🤖 AI Summary
Existing benchmarks lack quantitative evaluation of full-duplex speech dialogue systems (FDSDS) under realistic conditions such as user interruptions, response latency, and acoustic noise.
Method: We introduce the first comprehensive benchmark for FDSDS, featuring an automated simulation pipeline that integrates large language models (LLMs), automatic speech recognition (ASR), and text-to-speech (TTS) to generate 40 hours of speech data—comprising 293 multi-turn dialogues and 1,200 controlled interruptions—with configurable interruption timing and realistic noise injection.
Contribution/Results: We propose novel metrics—including interruption response latency, robustness decay rate, and interaction fluency—to enable fine-grained, quantitative assessment of interruption handling.

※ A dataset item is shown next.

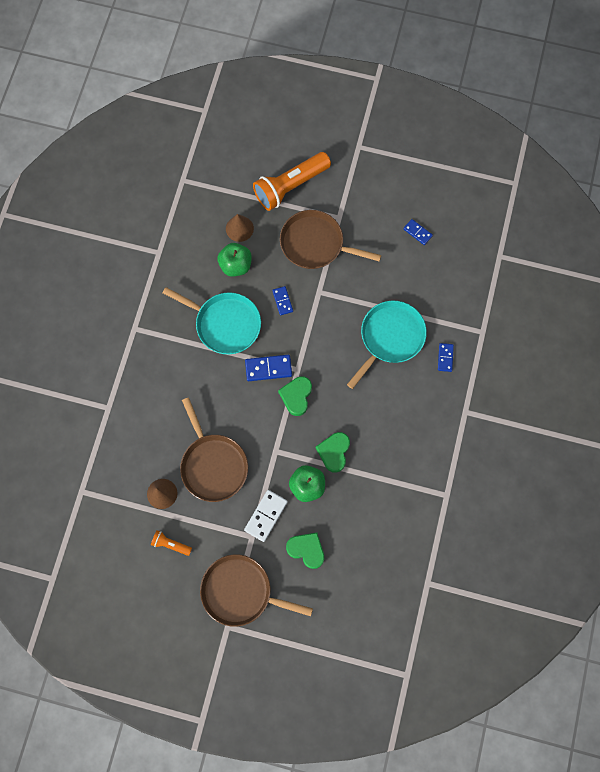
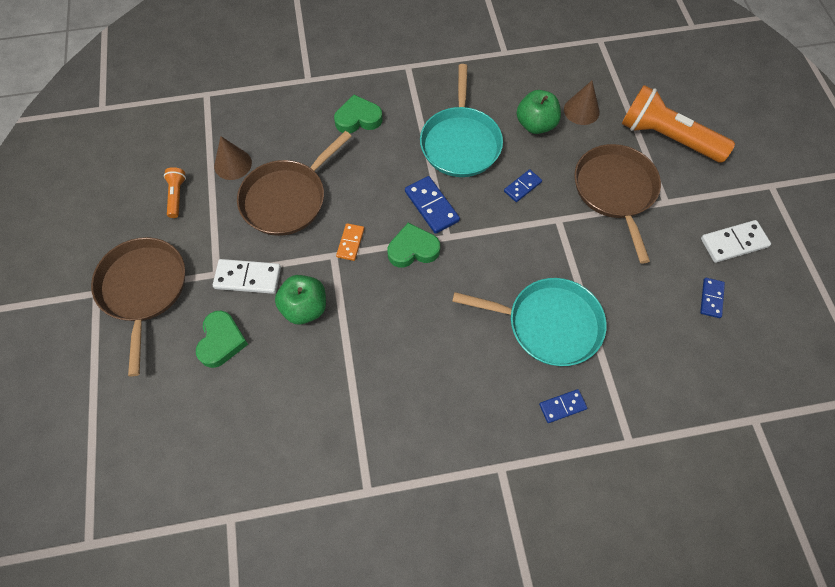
camera: 65 degrees right, 10 degrees down
green heart [316,432,350,473] -> green heart moved to [334,95,382,134]
none -> orange domino [336,223,364,261]
none -> white domino [701,220,771,263]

Experiments reveal significant degradation in response accuracy of leading open-source FDSDS under high-interruption and noisy conditions, underscoring the benchmark’s critical role in advancing natural, robust full-duplex dialogue research.
📝 Abstract
Full-duplex spoken dialogue systems (FDSDS) enable more natural human-machine interactions by allowing real-time user interruptions and backchanneling, compared to traditional SDS that rely on turn-taking. However, existing benchmarks lack metrics for FD scenes, e.g., evaluating model performance during user interruptions. In this paper, we present a comprehensive FD benchmarking pipeline utilizing LLMs, TTS, and ASR to address this gap. It assesses FDSDS's ability to handle user interruptions, manage delays, and maintain robustness in challenging scenarios with diverse novel metrics. We applied our benchmark to three open-source FDSDS (Moshi, Freeze-omni, and VITA-1.5) using over 40 hours of generated speech, with 293 simulated conversations and 1,200 interruptions. The results show that all models continue to face challenges, such as failing to respond to user interruptions, under frequent disruptions and noisy conditions. Demonstrations, data, and code will be released.